(Stored items)
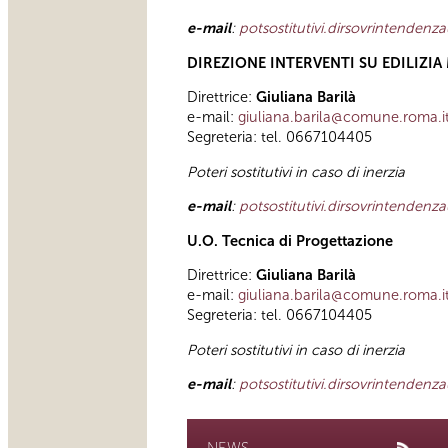
e-mail
:
potsostitutivi.dirsovrintenden
DIREZIONE INTERVENTI SU EDILIZ
Direttrice:
Giuliana Barilà
e-mail:
giuliana.barila@comune.roma.i
Segreteria: tel. 0667104405
Poteri sostitutivi in caso di inerzia
e-mail
:
potsostitutivi.dirsovrintenden
U.O. Tecnica di Progettazione
Direttrice:
Giuliana Barilà
e-mail:
giuliana.barila@comune.roma.i
Segreteria: tel. 0667104405
Poteri sostitutivi in caso di inerzia
e-mail
:
potsostitutivi.dirsovrintenden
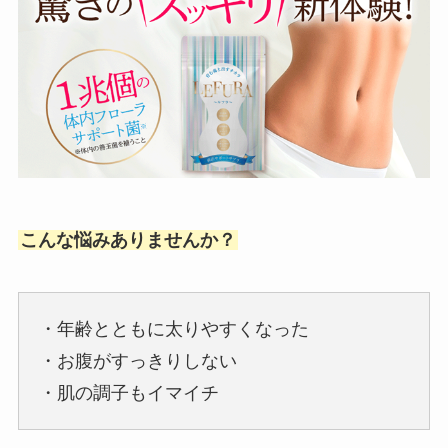
こんな悩みありませんか？
・年齢とともに太りやすくなった
・お腹がすっきりしない
・肌の調子もイマイチ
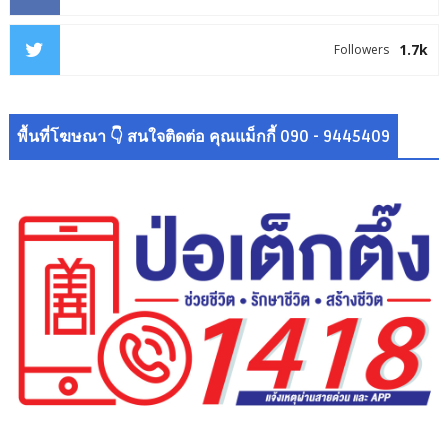
1.7k
Followers
พื้นที่โฆษณา 👇 สนใจติดต่อ คุณแม็กกี้ 090 - 9445409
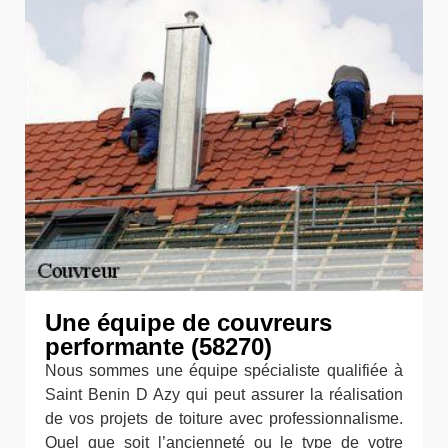
Une équipe de couvreurs
performante (58270)
Nous sommes une équipe spécialiste qualifiée à
Saint Benin D Azy qui peut assurer la réalisation
de vos projets de toiture avec professionnalisme.
Quel que soit l’ancienneté ou le type de votre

> _Task to complete_
Can you retype every line of text in the material above, character for character, without the pictures?

> _Exercise response_
e-mail
:
potsostitutivi.dirsovrintenden
DIREZIONE INTERVENTI SU EDILIZ
Direttrice:
Giuliana Barilà
e-mail:
giuliana.barila@comune.roma.i
Segreteria: tel. 0667104405
Poteri sostitutivi in caso di inerzia
e-mail
:
potsostitutivi.dirsovrintenden
U.O. Tecnica di Progettazione
Direttrice:
Giuliana Barilà
e-mail:
giuliana.barila@comune.roma.i
Segreteria: tel. 0667104405
Poteri sostitutivi in caso di inerzia
e-mail
:
potsostitutivi.dirsovrintenden
こんな悩みありませんか？
・年齢とともに太りやすくなった
・お腹がすっきりしない
・肌の調子もイマイチ
1.7k
Followers
พื้นที่โฆษณา 👇 สนใจติดต่อ คุณแม็กกี้ 090 - 9445409
Une équipe de couvreurs
performante (58270)
Nous sommes une équipe spécialiste qualifiée à
Saint Benin D Azy qui peut assurer la réalisation
de vos projets de toiture avec professionnalisme.
Quel que soit l’ancienneté ou le type de votre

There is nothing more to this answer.